**What you should do:**
When you reach the line below that has "in the top-left.", start returning lines exactly, and stop after the line that has "42: (283, 85)"; skip the pictures.

■ ■ ■ ■ ■ ■ ■

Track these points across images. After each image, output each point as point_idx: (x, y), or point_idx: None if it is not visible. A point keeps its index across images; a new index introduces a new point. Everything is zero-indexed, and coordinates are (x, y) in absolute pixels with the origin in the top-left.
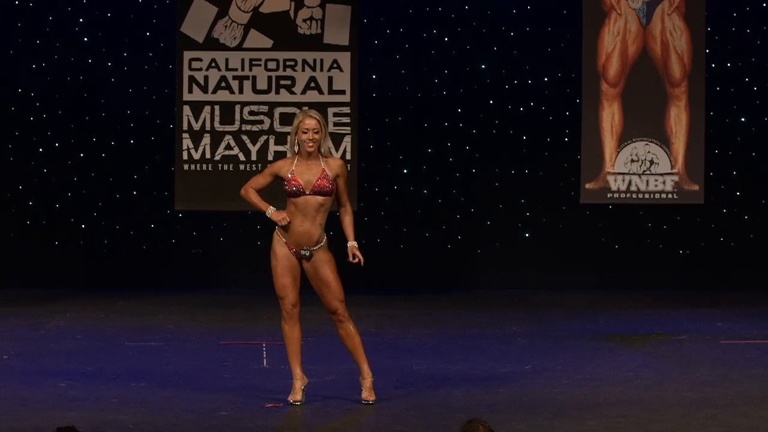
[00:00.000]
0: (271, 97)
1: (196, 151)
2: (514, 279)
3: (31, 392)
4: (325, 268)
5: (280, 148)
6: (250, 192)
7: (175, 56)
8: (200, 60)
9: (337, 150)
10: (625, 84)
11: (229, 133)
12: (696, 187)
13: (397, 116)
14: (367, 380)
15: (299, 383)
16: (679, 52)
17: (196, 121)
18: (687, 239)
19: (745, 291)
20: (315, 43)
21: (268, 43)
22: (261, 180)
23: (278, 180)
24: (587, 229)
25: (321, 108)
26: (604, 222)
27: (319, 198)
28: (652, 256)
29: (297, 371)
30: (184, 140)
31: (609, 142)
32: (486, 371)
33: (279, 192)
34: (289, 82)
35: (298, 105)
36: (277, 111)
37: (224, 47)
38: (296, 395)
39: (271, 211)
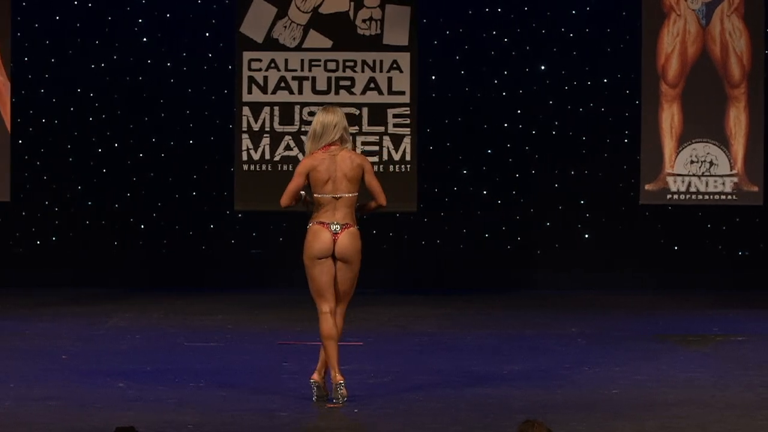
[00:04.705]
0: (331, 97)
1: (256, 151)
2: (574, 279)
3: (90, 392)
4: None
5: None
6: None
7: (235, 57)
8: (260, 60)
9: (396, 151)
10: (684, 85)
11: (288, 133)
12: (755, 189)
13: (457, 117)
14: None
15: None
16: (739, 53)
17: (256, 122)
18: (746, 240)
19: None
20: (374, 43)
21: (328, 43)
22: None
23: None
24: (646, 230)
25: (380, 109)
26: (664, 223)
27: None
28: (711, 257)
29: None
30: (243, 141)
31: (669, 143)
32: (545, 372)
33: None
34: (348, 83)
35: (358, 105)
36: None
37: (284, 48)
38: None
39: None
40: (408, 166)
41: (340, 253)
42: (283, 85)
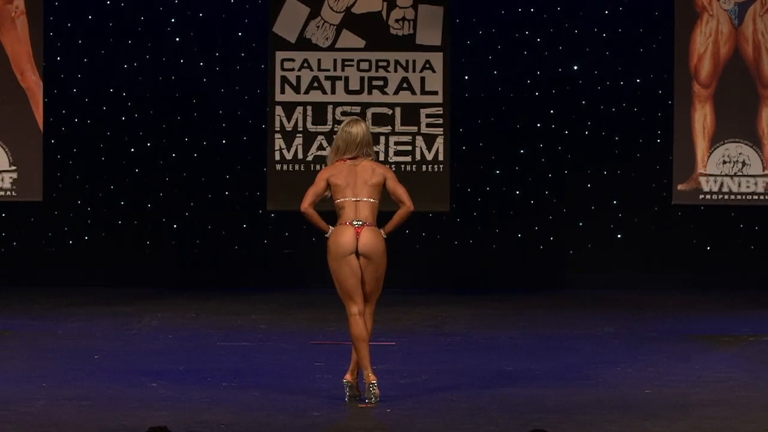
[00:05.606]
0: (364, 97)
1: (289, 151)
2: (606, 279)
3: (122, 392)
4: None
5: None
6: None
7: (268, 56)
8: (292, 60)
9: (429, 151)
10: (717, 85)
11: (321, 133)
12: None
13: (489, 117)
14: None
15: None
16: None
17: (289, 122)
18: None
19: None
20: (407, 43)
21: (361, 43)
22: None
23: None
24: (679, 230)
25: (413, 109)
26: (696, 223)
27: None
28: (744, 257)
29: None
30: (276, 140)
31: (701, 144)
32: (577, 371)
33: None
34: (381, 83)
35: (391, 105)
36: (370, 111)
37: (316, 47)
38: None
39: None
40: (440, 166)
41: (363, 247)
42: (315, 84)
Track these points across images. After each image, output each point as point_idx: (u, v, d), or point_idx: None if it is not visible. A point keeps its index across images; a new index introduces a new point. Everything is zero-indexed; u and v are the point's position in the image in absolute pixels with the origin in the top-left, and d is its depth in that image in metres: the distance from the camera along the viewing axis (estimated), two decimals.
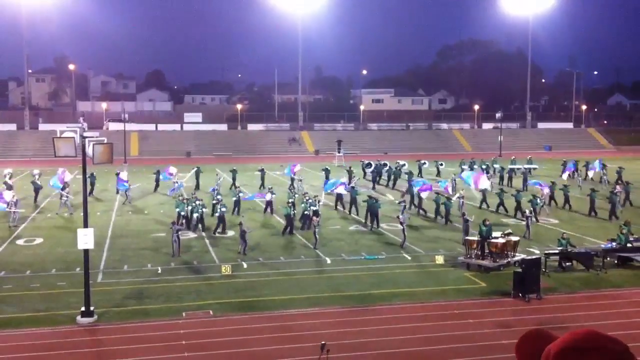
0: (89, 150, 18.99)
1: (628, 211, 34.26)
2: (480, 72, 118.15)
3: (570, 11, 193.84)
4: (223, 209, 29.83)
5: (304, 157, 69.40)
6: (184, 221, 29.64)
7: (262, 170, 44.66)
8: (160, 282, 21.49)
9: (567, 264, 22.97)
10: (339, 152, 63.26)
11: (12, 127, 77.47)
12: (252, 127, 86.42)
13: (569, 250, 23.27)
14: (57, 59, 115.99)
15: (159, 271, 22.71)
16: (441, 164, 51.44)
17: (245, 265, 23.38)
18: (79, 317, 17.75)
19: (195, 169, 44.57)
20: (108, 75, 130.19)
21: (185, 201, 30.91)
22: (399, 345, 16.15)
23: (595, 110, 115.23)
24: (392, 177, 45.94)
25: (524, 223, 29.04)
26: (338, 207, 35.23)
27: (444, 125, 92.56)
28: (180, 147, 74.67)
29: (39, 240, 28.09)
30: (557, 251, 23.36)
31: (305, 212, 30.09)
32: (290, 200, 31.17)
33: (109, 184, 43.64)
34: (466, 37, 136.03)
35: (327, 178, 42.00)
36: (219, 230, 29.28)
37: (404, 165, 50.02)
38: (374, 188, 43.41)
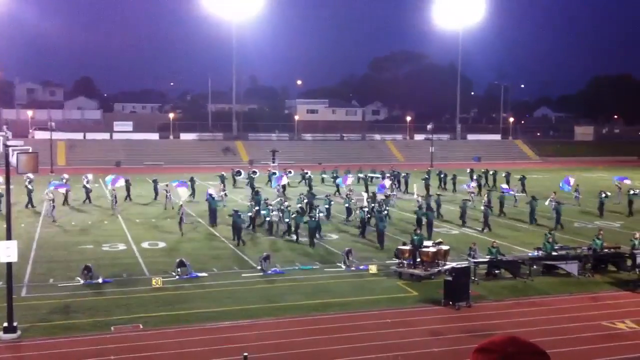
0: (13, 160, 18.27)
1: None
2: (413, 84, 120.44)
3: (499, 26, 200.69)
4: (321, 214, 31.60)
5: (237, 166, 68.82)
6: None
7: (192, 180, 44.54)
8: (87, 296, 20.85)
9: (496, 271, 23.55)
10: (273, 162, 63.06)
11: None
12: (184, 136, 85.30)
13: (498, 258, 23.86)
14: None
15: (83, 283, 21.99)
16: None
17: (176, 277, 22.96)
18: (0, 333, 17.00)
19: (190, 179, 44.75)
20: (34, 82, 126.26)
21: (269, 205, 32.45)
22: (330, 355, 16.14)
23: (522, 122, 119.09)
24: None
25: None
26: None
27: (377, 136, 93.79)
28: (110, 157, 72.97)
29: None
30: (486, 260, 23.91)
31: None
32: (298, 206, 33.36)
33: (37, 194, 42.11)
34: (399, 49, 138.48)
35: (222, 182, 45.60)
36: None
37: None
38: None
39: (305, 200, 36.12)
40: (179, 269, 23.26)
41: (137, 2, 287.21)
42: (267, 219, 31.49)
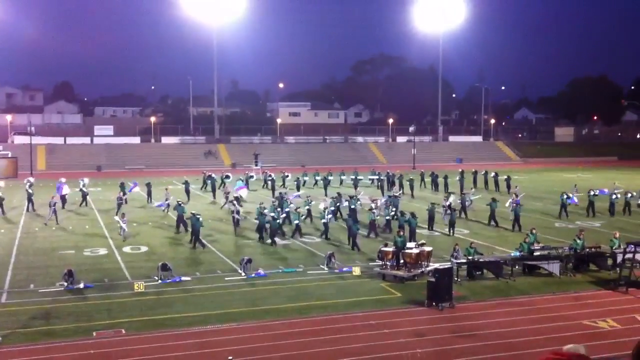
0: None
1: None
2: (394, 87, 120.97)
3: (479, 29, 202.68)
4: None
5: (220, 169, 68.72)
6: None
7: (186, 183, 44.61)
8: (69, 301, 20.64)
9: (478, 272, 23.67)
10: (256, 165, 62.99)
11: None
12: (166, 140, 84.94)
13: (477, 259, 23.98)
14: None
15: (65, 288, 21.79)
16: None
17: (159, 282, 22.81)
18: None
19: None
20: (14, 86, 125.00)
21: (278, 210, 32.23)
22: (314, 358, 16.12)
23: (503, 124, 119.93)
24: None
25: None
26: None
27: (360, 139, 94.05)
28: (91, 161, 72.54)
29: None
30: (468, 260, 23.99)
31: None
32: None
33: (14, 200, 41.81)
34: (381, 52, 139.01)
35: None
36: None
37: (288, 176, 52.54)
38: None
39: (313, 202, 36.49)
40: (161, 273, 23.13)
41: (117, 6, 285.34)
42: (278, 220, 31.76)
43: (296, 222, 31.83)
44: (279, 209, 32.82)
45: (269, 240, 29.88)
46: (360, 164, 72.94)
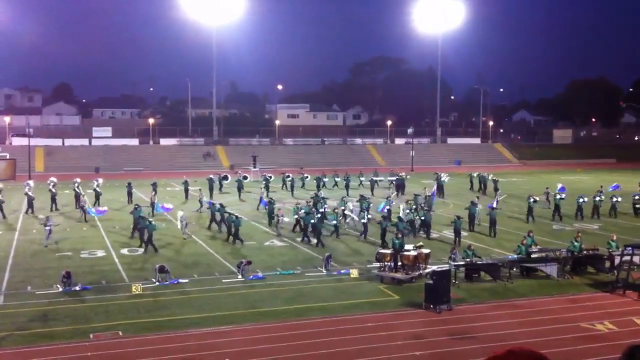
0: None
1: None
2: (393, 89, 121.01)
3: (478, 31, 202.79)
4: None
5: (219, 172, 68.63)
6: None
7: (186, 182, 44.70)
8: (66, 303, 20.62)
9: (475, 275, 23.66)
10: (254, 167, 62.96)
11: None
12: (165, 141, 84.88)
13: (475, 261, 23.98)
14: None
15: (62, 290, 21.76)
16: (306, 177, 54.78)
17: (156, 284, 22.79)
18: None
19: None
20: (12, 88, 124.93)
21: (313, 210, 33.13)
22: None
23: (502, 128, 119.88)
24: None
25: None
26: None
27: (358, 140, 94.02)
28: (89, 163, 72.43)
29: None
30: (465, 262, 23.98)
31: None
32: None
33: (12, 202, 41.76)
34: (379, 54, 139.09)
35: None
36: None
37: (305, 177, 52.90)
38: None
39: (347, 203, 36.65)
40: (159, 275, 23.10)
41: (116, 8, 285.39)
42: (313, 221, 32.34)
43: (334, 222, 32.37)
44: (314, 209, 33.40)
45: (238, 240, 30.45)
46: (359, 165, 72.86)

■ ■ ■ ■ ■ ■ ■

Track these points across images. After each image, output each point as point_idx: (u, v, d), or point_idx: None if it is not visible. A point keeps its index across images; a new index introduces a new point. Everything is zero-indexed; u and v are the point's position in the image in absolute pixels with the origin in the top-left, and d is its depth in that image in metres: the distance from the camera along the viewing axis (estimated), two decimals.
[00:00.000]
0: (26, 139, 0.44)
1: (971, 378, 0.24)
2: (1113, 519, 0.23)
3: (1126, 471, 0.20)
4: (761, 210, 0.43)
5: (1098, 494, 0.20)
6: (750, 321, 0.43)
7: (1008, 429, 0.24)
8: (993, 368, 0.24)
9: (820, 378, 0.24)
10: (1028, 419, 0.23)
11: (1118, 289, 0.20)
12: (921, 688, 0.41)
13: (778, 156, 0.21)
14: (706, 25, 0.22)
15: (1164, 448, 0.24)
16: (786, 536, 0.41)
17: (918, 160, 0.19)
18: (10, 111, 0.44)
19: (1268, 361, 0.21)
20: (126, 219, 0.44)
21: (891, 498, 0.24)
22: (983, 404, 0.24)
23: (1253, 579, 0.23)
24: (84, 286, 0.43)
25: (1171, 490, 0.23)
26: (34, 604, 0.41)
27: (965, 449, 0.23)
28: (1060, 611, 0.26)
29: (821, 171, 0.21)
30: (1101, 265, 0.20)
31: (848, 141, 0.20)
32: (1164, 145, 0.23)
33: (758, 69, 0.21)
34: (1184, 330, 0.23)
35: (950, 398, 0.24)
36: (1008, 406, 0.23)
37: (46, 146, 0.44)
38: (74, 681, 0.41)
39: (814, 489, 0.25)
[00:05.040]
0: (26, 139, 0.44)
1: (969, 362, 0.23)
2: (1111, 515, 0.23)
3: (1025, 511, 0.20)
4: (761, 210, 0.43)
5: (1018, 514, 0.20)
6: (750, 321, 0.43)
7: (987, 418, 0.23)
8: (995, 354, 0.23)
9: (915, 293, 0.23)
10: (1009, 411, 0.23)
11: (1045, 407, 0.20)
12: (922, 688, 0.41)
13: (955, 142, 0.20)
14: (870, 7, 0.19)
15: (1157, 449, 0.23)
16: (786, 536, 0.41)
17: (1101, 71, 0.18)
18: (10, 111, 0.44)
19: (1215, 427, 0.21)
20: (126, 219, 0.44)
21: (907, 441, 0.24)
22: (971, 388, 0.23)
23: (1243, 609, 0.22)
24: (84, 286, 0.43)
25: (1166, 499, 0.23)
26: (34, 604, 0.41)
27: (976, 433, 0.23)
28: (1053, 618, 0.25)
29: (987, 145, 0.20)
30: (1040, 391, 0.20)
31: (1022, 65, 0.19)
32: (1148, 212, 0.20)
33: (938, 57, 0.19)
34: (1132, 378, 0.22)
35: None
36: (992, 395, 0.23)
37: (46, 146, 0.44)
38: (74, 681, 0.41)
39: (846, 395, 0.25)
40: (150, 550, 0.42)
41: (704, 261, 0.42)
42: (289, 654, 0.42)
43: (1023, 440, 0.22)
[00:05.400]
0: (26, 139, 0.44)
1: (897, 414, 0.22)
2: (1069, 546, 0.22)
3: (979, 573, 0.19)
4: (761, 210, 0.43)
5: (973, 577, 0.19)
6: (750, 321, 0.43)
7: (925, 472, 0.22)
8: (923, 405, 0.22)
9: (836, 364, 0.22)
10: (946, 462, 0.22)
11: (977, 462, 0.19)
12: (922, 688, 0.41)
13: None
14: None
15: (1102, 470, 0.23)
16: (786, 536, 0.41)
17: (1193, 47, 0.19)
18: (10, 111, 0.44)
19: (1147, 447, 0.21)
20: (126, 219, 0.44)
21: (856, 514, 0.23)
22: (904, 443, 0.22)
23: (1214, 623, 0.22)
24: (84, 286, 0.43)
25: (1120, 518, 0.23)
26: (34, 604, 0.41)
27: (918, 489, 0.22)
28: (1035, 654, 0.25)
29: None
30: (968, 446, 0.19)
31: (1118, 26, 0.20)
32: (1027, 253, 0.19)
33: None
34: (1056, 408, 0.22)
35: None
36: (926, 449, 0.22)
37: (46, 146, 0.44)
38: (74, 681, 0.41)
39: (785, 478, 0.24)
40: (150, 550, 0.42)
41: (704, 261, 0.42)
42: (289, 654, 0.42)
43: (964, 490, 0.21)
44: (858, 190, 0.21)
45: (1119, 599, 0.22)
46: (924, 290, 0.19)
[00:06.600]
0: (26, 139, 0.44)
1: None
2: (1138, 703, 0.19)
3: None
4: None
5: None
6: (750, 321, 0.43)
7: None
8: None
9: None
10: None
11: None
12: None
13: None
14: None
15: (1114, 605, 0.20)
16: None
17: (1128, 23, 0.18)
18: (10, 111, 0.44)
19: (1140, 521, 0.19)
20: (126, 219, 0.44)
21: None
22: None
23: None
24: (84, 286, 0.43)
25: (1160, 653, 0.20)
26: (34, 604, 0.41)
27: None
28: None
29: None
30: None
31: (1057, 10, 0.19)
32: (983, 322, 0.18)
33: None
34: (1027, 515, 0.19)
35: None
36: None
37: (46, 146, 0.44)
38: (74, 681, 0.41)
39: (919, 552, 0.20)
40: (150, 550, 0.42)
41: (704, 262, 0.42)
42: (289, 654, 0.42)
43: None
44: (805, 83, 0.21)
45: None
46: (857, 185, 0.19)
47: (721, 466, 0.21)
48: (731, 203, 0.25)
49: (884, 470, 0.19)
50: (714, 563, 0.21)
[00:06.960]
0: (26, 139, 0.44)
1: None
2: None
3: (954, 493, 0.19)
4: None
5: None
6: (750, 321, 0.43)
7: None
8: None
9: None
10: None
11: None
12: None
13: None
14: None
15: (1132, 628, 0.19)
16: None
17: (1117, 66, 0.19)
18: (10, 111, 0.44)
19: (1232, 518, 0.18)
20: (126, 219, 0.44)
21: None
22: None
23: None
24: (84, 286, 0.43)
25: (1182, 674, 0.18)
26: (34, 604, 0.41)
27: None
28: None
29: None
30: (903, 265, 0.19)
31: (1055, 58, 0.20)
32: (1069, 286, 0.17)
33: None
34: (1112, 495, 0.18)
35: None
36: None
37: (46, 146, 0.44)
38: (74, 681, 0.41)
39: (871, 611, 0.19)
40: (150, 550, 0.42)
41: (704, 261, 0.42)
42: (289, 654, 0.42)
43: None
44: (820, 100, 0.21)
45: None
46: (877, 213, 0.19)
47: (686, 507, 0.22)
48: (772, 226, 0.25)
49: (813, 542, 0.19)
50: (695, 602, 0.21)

■ ■ ■ ■ ■ ■ ■

**Result of this exercise:**
Track these points across images. After each image, output each point as point_idx: (x, y), or point_idx: None if it is not visible. A point keeps its index across images; a new index introduces a new point. Everything is zero-indexed, and coordinates are (x, y) in absolute pixels with the origin in the top-left.
[00:00.000]
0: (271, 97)
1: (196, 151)
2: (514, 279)
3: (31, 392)
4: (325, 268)
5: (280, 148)
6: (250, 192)
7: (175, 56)
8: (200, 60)
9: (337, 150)
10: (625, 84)
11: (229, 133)
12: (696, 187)
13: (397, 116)
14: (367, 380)
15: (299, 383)
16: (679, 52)
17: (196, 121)
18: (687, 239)
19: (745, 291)
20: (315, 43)
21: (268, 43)
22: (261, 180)
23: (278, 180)
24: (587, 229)
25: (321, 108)
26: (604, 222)
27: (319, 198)
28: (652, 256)
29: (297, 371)
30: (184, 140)
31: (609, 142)
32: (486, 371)
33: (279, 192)
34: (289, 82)
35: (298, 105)
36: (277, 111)
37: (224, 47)
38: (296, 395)
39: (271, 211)
[00:04.705]
0: (331, 97)
1: (256, 151)
2: (574, 279)
3: (90, 392)
4: None
5: None
6: None
7: (235, 57)
8: (260, 60)
9: (396, 151)
10: (684, 85)
11: (288, 133)
12: (755, 189)
13: (457, 117)
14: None
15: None
16: (739, 53)
17: (256, 122)
18: (746, 240)
19: None
20: (374, 43)
21: (328, 43)
22: None
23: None
24: (646, 230)
25: (380, 109)
26: (664, 223)
27: None
28: (711, 257)
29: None
30: (243, 141)
31: (669, 143)
32: (545, 372)
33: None
34: (348, 83)
35: (358, 105)
36: None
37: (284, 48)
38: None
39: None
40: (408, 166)
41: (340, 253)
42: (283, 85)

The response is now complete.